Information:
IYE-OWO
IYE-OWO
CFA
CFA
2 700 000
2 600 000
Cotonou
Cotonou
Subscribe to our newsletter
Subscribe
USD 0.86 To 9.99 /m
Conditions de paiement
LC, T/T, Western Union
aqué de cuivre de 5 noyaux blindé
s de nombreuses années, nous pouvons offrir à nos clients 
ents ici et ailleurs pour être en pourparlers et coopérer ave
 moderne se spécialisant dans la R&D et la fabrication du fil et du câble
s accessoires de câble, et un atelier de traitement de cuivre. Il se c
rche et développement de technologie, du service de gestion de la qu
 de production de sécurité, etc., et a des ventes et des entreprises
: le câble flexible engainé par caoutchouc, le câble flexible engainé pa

==

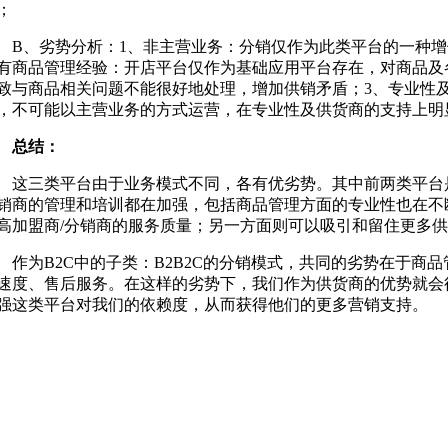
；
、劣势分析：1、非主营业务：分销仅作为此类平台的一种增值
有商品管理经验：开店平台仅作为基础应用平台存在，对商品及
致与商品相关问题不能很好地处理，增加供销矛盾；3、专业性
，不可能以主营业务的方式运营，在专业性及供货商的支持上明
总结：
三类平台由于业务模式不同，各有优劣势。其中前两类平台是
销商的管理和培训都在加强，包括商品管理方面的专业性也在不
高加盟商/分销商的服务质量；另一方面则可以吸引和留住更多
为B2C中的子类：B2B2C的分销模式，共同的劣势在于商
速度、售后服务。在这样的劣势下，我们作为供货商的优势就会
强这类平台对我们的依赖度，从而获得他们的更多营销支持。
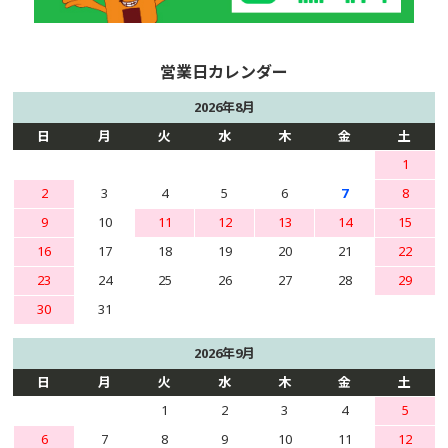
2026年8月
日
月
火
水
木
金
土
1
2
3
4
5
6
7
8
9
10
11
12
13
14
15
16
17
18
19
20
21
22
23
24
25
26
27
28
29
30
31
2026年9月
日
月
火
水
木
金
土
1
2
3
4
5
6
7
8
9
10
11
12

--

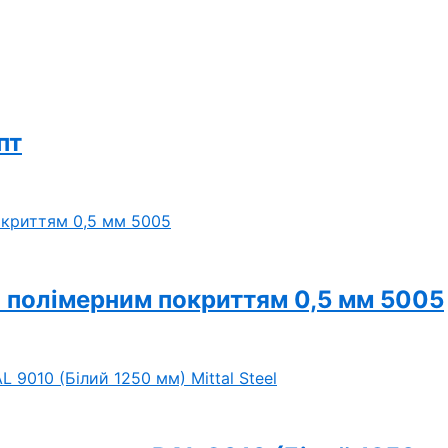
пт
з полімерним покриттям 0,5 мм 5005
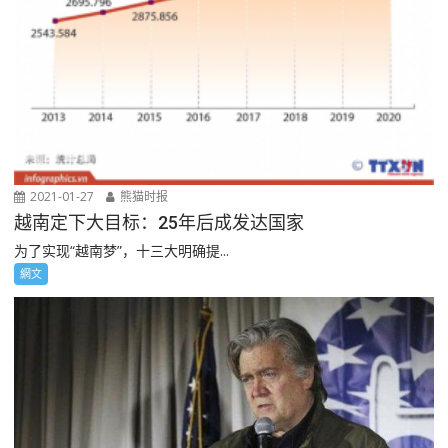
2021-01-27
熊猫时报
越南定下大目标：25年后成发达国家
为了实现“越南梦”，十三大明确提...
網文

What you need to do:
Where a line of the listing includes the word "câble", it counts; say how many such lines there are and nothing more.

Task answer:
3